Recipe: Spicy Praxis (Salsa)
Spicy Praxis Salsa
I was born in raised in the San Fernando Valley, a 260-square-mile suburb of Los Angeles home to over one million people. I love the Valley—an attitude most transplants to LA never express. I know it isn’t the sexiest part of the city, but it is home to some of my most treasured memories and favourite restaurants. My family has spent six generations here, and though we’ve lost some of our cultural traditions, like having quinceñaras, food remains important to us. Cooking was a big part of my childhood, from making misshapen tortillas to deep frying buñelos over the holidays with my Grandma.
My love of Mexican food means I eat at every burrito place, taco truck, and panadería I can find in LA. When I was a teenager, I fell in love with Nachos, a small family-owned restaurant in Granada Hills. Eating their food felt like eating my grandma’s meals—perfectly mashed frijoles and fluffy arroz rojo that filled the room with its aroma. If you’ve ever visited me in LA, you’ve eaten at Nachos. Whenever I returned from a trip out of town, it was the first place I would visit after landing at LAX. Nachos was where I ate with friends to process difficult experiences and celebrate achievements.

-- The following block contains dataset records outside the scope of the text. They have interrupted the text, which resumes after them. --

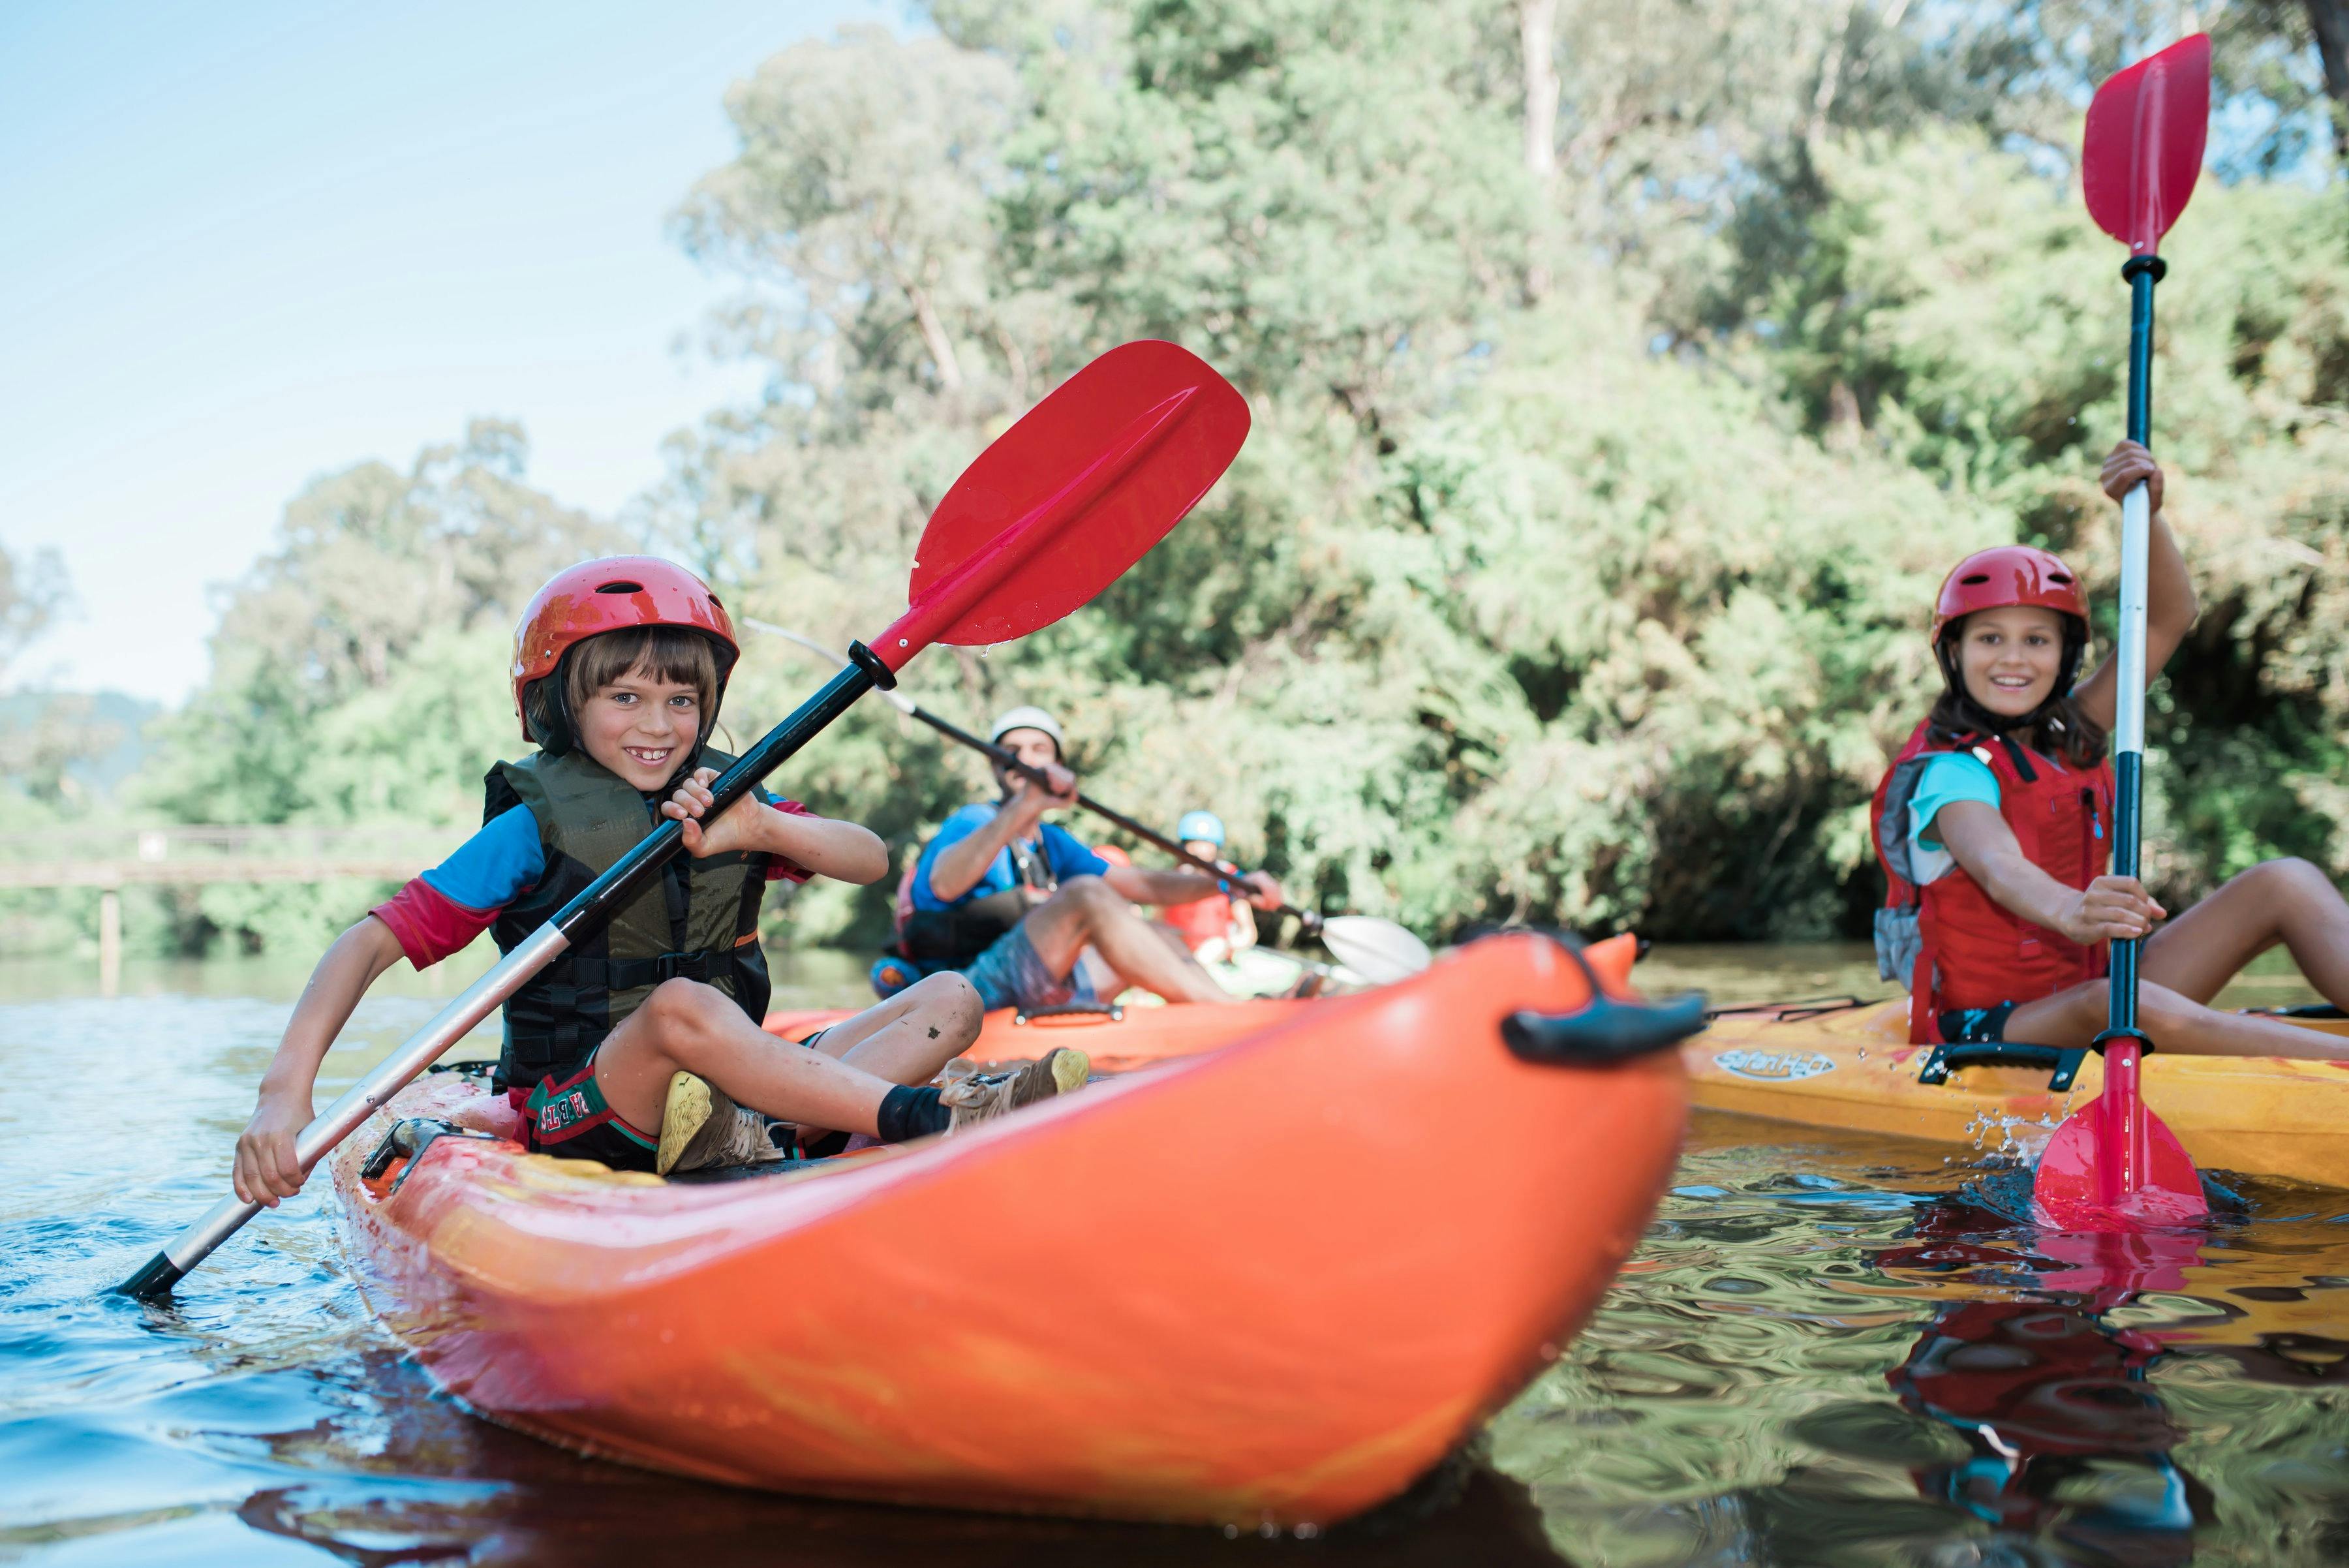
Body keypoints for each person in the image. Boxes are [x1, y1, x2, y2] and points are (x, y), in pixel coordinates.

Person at [232, 558, 1084, 1207]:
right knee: (684, 1007)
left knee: (949, 997)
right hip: (587, 1102)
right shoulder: (534, 825)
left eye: (681, 700)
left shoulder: (727, 795)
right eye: (626, 697)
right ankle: (929, 1118)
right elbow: (368, 941)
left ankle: (759, 1131)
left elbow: (870, 858)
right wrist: (283, 1097)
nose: (657, 724)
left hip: (728, 1094)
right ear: (561, 703)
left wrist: (761, 828)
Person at [1872, 442, 2349, 1060]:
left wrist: (2145, 514)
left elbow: (2167, 619)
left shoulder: (2075, 732)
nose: (2014, 658)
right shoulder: (1950, 773)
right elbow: (2000, 867)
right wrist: (2073, 908)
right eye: (1991, 637)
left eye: (2037, 639)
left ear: (2064, 657)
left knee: (2286, 881)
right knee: (2116, 1003)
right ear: (1954, 653)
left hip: (2098, 986)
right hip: (1992, 1025)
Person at [900, 707, 1287, 1011]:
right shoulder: (974, 821)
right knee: (1085, 893)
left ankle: (1226, 1009)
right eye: (1012, 752)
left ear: (1058, 764)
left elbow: (1144, 886)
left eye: (1039, 750)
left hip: (1033, 978)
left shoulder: (1053, 842)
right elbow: (943, 884)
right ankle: (1225, 1013)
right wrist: (1025, 804)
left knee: (1160, 933)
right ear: (995, 764)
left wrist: (1227, 883)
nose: (1025, 760)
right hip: (963, 988)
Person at [1158, 810, 1258, 964]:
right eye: (1194, 843)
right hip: (1175, 956)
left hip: (1213, 959)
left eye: (1206, 844)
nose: (1200, 850)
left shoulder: (1231, 881)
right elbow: (1158, 921)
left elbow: (1248, 933)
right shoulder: (1170, 880)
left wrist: (1226, 945)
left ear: (1215, 847)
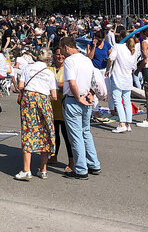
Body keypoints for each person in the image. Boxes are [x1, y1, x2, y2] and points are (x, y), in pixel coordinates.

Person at [60, 37, 101, 180]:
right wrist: (89, 94)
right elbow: (93, 80)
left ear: (66, 47)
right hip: (87, 96)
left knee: (76, 136)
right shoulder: (86, 59)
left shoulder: (69, 61)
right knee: (86, 132)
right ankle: (94, 163)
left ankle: (81, 169)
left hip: (74, 100)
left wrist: (78, 98)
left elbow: (72, 83)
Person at [14, 48, 57, 180]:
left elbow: (20, 86)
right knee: (45, 131)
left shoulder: (28, 68)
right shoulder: (49, 73)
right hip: (43, 100)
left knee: (29, 131)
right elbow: (54, 96)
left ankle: (26, 170)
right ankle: (43, 169)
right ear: (48, 60)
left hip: (29, 99)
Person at [107, 34, 139, 133]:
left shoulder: (118, 46)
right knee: (127, 101)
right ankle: (128, 123)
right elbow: (134, 66)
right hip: (127, 78)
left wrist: (108, 70)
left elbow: (111, 59)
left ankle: (122, 123)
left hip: (118, 78)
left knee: (118, 101)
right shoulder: (133, 50)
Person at [48, 47, 73, 171]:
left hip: (64, 106)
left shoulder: (68, 69)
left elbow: (69, 85)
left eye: (62, 54)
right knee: (53, 134)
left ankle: (71, 161)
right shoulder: (49, 69)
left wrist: (54, 85)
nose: (60, 57)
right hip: (51, 107)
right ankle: (53, 156)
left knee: (66, 135)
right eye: (57, 54)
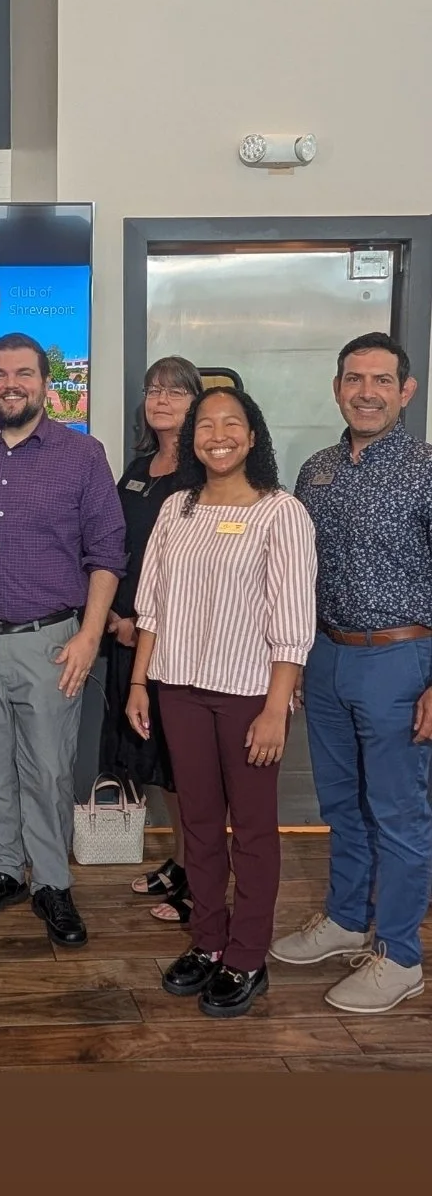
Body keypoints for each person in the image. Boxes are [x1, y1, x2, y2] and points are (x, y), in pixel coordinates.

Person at [127, 387, 317, 1017]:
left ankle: (247, 955)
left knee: (254, 832)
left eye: (231, 423)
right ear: (192, 437)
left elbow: (294, 621)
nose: (217, 434)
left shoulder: (280, 513)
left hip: (248, 697)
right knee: (200, 826)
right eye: (205, 423)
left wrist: (275, 707)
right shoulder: (177, 508)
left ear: (253, 436)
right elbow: (149, 604)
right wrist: (138, 682)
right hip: (178, 689)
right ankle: (209, 942)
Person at [0, 332, 126, 948]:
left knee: (48, 772)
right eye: (0, 374)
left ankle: (52, 882)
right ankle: (2, 869)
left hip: (52, 643)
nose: (11, 384)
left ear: (47, 385)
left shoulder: (83, 456)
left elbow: (107, 556)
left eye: (24, 374)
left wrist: (89, 638)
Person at [270, 332, 432, 1014]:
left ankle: (399, 955)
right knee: (341, 805)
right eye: (353, 378)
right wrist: (300, 654)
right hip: (328, 655)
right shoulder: (316, 470)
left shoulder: (426, 470)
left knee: (399, 813)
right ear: (337, 387)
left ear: (405, 391)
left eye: (380, 380)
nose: (366, 391)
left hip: (401, 657)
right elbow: (304, 572)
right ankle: (345, 919)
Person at [100, 356, 203, 924]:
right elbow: (117, 545)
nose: (160, 399)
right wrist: (116, 616)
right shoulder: (139, 467)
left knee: (187, 765)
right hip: (126, 632)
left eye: (176, 391)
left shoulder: (204, 472)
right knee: (159, 762)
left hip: (174, 642)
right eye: (153, 390)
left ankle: (202, 875)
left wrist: (144, 623)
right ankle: (182, 861)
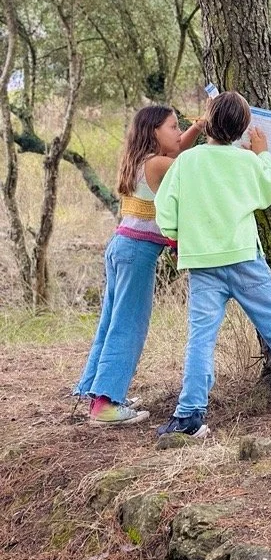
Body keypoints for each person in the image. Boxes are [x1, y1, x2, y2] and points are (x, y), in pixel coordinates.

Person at [154, 91, 271, 439]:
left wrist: (183, 235)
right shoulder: (246, 162)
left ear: (208, 123)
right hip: (244, 257)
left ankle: (188, 415)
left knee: (200, 339)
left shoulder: (187, 162)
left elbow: (165, 214)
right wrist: (261, 155)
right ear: (245, 128)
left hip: (202, 263)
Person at [74, 105, 203, 426]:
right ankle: (105, 404)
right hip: (137, 253)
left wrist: (197, 127)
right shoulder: (160, 164)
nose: (178, 132)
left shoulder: (139, 162)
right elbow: (186, 162)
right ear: (154, 132)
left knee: (111, 321)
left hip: (120, 247)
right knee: (129, 325)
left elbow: (178, 148)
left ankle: (96, 391)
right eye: (173, 127)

The adjacent businesses were never in direct competition with Nachos (you can’t eat tires!), so it served as the only spot to get a quick burrito in the area. Then two years ago, Chipotle moved in down the street. This was the first time in four decades on Balboa Blvd. and Devonshire Blvd. that you could get a burrito somewhere else. With its focal location at the center of Devonshire and Sepulveda, Chipotle immediately absorbed a lot of Nachos’ business. After forty years, Nachos closed in 2017. I waited in line for an hour to order my last dinner.
I was devastated.
For weeks leading up to their closing, I asked Rosa, their cashier/manager/greeter, for their salsa recipe because it was (and still is) the best I’ve ever had. I overheard other customers ask during their last weekend, too. We all knew we might not ever get to drown our burritos in their irresistibly delicious salsa again. Their Facebook page echoed these same sentiments—some people even asked for a full cookbook. Months later, the recipe was shared as a photo on Facebook, handwritten on two pieces of paper, much like my Grandma’s recipes.
I’ve perfected this recipe since joining DSA-LA. I’ve made it for larger multi-committee meetings, NOlympics coalition events, and last year’s Chapter Convention. I really enjoy making this for comrades; cooking is such a true labour of love and I am so honoured to be able to share this recipe with others, as it’s so special to me. I hope you enjoy this salsa as much as I do and spread #spicypraxis wherever you are.
Blender (otherwise can use patience and a strong, concise dicing method)
2 large mixing bowls (only one if you’re halving the recipe)
Lemon juicer (or your hand)
6 Serrano peppers
6 wax peppers
2 large white onions
1 bunch cilantro
50-60 oz tomato sauce (this depends on how thin you like your salsa)
1 garlic head
1 large lemon
Salt and pepper, to taste
Estimated Cost of Ingredients – $9.35
Serving Size: 1 Gallon
Rinse and boil all peppers in a large pot for one to two hours. I find that the longer I leave them boiling the less spicy the salsa. I’m not sure if there’s any science to this, but it’s something I’ve observed.
While the peppers boil, prepare everything else. Chop the onion up into tiny squares. The onion won’t be blended so ensure the pieces are small enough to eat. Set aside, with one chopped onion per mixing bowl.
Rinse cilantro. Put into your blender of choice with about half a cup of water. Blend until it looks almost like green juice! You want it liquified. Evenly distribute between mixing bowls.
Split garlic head in two, one half per bowl. Press the garlic cloves directly into the bowls. You can add more garlic if you wish, but I find one garlic head enough for a serving.
Cut lemon in half. Squeeze the juice of half a lemon into each bowl.
Open cans of tomato sauce. I like to use one 29-oz can for each bowl (total of 58 oz of sauce). Dump into each bowl (slowly! This gets messy!). I like to use a bit of the pepper water to ensure I get each bit of sauce out of the cans and into the bowls.
Take peppers off the heat and let them cool. Keep the water. The peppers should be tender enough that their stems come off easily. Once each stem is removed, place 3 of each pepper into blender with half a cup of water (it’s okay to use the pepper water here). Blend until liquified. Add to bowl. Each bowl should have 3 Serrano and 3 wax peppers total.
Start mixing! You can add in more water if it feels too chunky.
Add salt and pepper to taste!
Pour salsa into whatever container you want. I use glass jars or some other kind of reusable container that fits in my fridge. You can serve the salsa hot or cold, but Nachos always refrigerated their salsa, so I like mine cold, too.